Maxi-controlli ai confini e forze speciali all’erta: l’Italia mai così a rischio

Esercito, marina, Nocs e Gis non si limitano più alla prevenzione: pronti i piani post-attacco

Maxi-controlli ai confini e forze speciali all’erta: l’Italia mai così a rischio

E adesso, inevitabilmente, si pensa al minuto zero. Il minuto zero, quello in cui si capirà che controlli, prevenzione, intelligence non sono bastati. E che il terrore avrà colpito anche in Italia. Una città italiana colpita dalle bombe, ostaggi italiani in una discoteca italiana, un aereo sequestrato sulla pista di un aeroporto italiano. Ci sono anche questi scenari, i peggiori, tra quelli che gli apparati di sicurezza dello Stato stanno disegnando dopo le ultime ondate di attacchi terroristici, e anche in queste tragiche ore seguite alla strage di Nizza.

I comunicati ufficiali del Viminale di questo non parlano. Si racconta di come vengono intensificati gli sforzi per impedire che anche il territorio italiano sia colpito: analisi, indagini su territorio, 007 umani e elettronici. E poi controlli alle frontiere, le blindature d’emergenza dei varchi, la vigilanza rafforzata sui siti sensibili. Tutto vero. Però intanto, in silenzio, ci si prepara al peggio. In silenzio, perché non è una prospettiva piacevole da offrire all’opinione pubblica. Ma intanto si organizza la reazione delle forze speciali ad un attacco sul territorio italiano.

«Ci prepariamo anche a fronteggiare scenari apocalittici», spiegano questi uomini senza volto. E tra gli scenari il peggiore è quello dell’attacco terrorista multiplo in contemporanea, la tecnica inaugurata a Mumbai e proseguita a Parigi. Sono questi i casi in cui gli apparati di sicurezza dei paesi colpiti hanno incontrato le difficoltà maggiori: caos, coordinamento saltato, catene di comando interrotte. Nei mesi scorsi i comandanti dei Gis e dei Nocs, le teste di cuoio di carabinieri e polizia, hanno analizzato insieme ai colleghi dei paesi europei che fanno parte della struttura Atlas di coordinamento, attacchi e reazioni minuto per minuto. Dei buchi operativi si fa tesoro per affinare le procedure. La gravità della situazione italiana è resa chiara da un dettaglio assai poco noto. Della struttura di intervento rapido gestita dal ministero degli Interni non fanno più parte solo Nocs e Gis.

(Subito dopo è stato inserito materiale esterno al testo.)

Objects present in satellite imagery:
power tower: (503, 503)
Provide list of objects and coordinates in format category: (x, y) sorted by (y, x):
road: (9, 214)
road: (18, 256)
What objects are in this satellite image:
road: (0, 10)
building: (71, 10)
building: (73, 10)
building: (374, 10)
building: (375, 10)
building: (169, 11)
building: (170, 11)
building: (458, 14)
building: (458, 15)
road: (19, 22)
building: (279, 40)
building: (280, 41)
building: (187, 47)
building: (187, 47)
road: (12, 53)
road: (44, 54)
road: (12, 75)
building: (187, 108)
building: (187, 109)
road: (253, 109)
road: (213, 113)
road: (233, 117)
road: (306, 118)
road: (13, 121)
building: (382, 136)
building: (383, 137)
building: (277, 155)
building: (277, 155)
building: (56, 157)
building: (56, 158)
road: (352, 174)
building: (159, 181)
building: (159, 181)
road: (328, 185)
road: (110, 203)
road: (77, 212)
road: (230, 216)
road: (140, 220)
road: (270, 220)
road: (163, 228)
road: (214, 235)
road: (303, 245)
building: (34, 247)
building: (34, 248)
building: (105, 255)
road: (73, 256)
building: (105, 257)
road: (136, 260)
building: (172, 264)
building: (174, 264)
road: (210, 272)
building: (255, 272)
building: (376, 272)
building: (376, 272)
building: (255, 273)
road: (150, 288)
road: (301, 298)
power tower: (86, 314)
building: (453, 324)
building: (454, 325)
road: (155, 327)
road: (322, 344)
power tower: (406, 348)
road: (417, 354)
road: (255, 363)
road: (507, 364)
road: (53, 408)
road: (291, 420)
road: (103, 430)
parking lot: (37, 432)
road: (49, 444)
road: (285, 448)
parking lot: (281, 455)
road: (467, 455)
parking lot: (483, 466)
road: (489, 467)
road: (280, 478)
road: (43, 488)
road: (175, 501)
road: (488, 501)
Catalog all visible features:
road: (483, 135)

Se il territorio italiano venisse colpito, a scattare sarebbero anche reparti militari, il Gruppo operativo incursori della Marina il Nono Reggimento paracadutisti dell’Esercito. Truppe speciali da teatro di guerra, di cui fino a poco tempo fa era impensabile l’utilizzo sul territorio nazionale. E che invece ora fanno parte a pieno titolo della struttura antiterrorismo pronta a intervenire in caso di attacco interno. Sarà a questo organismo a due facce che toccherà intervenire se l’Italia venisse colpita. Al Viminale sanno che esiste un problema di affiatamento: Gis e Nocs (duecento uomini in tutto, logistica compresa) operano insieme fianco a fianco, spesso si addestrano insieme, hanno procedure affiatate. Le forze armate no. Per questo vengono divise con precisione le competenze negli schemi di intervento, per evitare disastri come quelli dei russi a Beslan. Se scattasse l’allarme, ognuno saprà esattamente cosa fare. Si stringono i tempi di reazione: trenta minuti, da Livorno per i Gis e da Roma per i Nocs. Ma si struttura anche il meccanismo delle advanced team, squadre ridotte ad intervento ancora più rapido da sbarcare quasi immediatamente sul luogo dell’assedio per fornire indicazioni più precise al reparto in arrivo.

E insieme alla struttura operativa si sta affinando la linea gerarchica d’emergenza che dovrà dare gli ordini. Anche qui, in casi recenti, all’estero non tutto è andato bene.

Nello «scenario apocalittico», le teste di cuoio metteranno armi e muscoli. Ma la decisione di trattare, di attendere o di attaccare, dovrà sempre e comunque venire dalla politica. Dal ministro degli interni e più ancora, sopra di lui, dal presidente del Consiglio.